In the following example output, port 433 can connect with server endpoint D8DC9092A7985668FF67C3D1C789A9F5.gr7.us-east-2.eks.amazonaws.com:
$ echo exit | telnet D8DC9092A7985668FF67C3D1C789A9F5.gr7.us-east-2.eks.amazonaws.com 443
Trying 18.224.160.210...
Connected to D8DC9092A7985668FF67C3D1C789A9F5.gr7.us-east-2.eks.amazonaws.com.
Escape character is '^]'.
Connection closed by foreign host.
If your device can't connect to the API server endpoint through port 433, then complete the resolution steps in the following sections.
Check the DNS resolver
Run the following command from the same device where the kubectl commands failed:
nslookup example-server-endpoint
Note: Replace example-server-endpoint with your API server endpoint.
Check whether you restricted public access to the API server endpoint
Take one of the following actions based on your requirements:
- If you restricted public API server endpoint access with CIDR blocks, then verify that your client machine's IP address falls within the allowed CIDR ranges.
- If you require access from outside your Amazon Virtual Private Cloud (Amazon VPC), then use a public endpoint with CIDR restrictions.
Make sure that your API server endpoint's access combination meets your access requirements.
Note: It's a best practice to set your API server endpoint to private and configure AWS VPN for external access. For more information, see Accessing a private only API server.
Troubleshoot kubectl command errors on a cluster after the endpoint access changes from public to private
Take the following actions:
- Confirm that you use a bastion host or connected networks to access the Amazon EKS API endpoint. Connected networks include peered VPCs, AWS Direct Connect, and VPNs.
Note: In private access mode, you can access the Amazon EKS API endpoint only from inside the cluster's VPC or connected networks.
- Check whether security groups or network access control lists (network ACLs) block requests to the Kubernetes API server.
Note: If you use a peered VPC, then confirm that the control plane security groups allow access from the peered VPC on port 443.
Troubleshoot a cluster that's stuck in the Failed state when you can't change the endpoint access setting from public to private
If there's a permissions issue with AWS Identity and Access Management (IAM), then your cluster enters the Failed state.

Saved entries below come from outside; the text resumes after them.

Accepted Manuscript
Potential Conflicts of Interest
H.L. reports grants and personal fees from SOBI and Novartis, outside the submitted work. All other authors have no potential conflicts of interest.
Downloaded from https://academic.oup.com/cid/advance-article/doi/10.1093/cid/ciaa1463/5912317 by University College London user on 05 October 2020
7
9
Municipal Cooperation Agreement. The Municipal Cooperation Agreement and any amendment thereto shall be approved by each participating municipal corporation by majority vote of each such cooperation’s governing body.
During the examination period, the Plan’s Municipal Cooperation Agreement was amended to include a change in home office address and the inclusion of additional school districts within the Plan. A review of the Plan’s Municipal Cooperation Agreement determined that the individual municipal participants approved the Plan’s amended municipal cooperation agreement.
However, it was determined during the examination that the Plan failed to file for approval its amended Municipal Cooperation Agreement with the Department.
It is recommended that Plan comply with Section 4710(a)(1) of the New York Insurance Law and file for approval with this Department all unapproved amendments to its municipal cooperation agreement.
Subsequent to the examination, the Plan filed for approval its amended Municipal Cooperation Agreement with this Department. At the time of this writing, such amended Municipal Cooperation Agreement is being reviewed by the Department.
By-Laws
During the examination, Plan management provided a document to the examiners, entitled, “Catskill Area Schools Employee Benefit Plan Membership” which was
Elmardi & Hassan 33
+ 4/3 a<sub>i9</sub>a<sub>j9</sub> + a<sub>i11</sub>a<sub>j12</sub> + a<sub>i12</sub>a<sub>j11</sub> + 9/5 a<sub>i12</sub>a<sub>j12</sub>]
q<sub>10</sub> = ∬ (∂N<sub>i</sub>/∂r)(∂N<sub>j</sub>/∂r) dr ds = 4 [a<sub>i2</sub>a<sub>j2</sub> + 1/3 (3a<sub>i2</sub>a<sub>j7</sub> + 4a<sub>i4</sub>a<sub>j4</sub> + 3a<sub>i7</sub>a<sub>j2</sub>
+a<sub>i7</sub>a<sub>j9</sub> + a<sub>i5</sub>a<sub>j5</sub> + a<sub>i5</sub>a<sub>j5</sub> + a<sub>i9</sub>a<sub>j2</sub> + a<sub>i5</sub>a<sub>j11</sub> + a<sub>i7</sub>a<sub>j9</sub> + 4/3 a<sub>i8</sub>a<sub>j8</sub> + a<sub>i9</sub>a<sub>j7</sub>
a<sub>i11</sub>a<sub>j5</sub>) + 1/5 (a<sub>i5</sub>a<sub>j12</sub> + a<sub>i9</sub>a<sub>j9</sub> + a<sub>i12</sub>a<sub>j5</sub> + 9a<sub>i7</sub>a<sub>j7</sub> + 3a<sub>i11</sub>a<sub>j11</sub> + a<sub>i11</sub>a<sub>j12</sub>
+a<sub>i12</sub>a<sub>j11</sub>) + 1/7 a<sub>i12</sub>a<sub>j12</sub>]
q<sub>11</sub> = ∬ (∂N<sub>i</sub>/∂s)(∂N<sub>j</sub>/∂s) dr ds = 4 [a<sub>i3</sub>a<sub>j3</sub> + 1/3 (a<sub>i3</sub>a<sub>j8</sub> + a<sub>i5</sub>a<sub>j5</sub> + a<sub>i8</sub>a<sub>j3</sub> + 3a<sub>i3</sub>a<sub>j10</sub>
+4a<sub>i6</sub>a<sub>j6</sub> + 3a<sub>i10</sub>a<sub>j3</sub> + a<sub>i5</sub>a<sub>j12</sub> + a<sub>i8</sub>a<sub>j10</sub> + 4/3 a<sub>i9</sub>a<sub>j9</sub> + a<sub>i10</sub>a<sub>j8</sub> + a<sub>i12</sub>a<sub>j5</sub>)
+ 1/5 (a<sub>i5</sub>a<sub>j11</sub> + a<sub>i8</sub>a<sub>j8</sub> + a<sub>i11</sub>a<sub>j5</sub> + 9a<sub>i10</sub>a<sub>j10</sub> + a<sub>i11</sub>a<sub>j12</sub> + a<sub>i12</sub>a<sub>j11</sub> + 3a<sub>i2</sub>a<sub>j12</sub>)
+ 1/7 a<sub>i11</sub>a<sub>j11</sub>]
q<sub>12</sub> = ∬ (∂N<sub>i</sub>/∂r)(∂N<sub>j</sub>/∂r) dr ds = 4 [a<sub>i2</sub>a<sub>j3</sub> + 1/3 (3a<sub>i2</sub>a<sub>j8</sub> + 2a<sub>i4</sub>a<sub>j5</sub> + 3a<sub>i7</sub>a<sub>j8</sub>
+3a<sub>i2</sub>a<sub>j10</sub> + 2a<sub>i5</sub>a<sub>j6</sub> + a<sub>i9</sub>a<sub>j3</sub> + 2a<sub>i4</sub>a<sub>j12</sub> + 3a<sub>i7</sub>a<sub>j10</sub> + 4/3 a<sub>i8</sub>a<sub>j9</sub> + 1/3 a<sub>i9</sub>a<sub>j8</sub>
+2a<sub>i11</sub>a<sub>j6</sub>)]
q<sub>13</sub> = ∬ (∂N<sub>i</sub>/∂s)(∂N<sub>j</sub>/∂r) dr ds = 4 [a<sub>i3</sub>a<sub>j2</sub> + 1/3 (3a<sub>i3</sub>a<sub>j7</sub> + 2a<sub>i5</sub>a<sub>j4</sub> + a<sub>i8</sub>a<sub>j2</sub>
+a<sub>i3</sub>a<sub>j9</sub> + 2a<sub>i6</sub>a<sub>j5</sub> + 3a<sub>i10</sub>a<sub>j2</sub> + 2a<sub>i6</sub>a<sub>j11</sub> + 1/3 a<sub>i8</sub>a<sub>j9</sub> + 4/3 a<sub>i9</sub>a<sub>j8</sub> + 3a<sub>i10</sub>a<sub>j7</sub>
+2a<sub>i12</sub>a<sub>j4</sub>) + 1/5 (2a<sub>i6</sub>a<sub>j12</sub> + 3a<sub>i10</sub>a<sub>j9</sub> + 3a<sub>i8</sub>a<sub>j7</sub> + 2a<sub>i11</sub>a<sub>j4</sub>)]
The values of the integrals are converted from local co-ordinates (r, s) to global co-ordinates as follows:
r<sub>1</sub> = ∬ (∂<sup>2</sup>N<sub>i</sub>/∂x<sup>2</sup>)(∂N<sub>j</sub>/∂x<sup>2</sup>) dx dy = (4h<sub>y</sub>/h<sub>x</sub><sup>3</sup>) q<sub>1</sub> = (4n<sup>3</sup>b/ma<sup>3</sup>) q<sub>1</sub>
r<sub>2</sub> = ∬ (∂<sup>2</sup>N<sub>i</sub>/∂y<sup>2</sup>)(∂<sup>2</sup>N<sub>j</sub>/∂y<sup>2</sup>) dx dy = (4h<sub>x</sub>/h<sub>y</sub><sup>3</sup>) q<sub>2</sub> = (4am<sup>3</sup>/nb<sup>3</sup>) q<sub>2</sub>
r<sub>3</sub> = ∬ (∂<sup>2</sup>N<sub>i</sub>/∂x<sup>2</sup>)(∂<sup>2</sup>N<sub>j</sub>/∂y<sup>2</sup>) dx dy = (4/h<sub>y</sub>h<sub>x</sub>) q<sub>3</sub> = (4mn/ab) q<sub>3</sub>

Confirm that the IAM role that you use is authorized to perform the AssociateVPCWithHostedZone action.
If the action isn't blocked, then check whether the your AWS account has AWS Organizations service control policies (SCPs) that block the API calls. Verify that no implicit or explicit denies block your IAM user's permissions at the organizational or account level. Deny statements block permissions even when the account administrator attaches the AdministratorAccess IAM policy with */* permissions to the user. AWS Organizations SCPs override the permissions for IAM entities.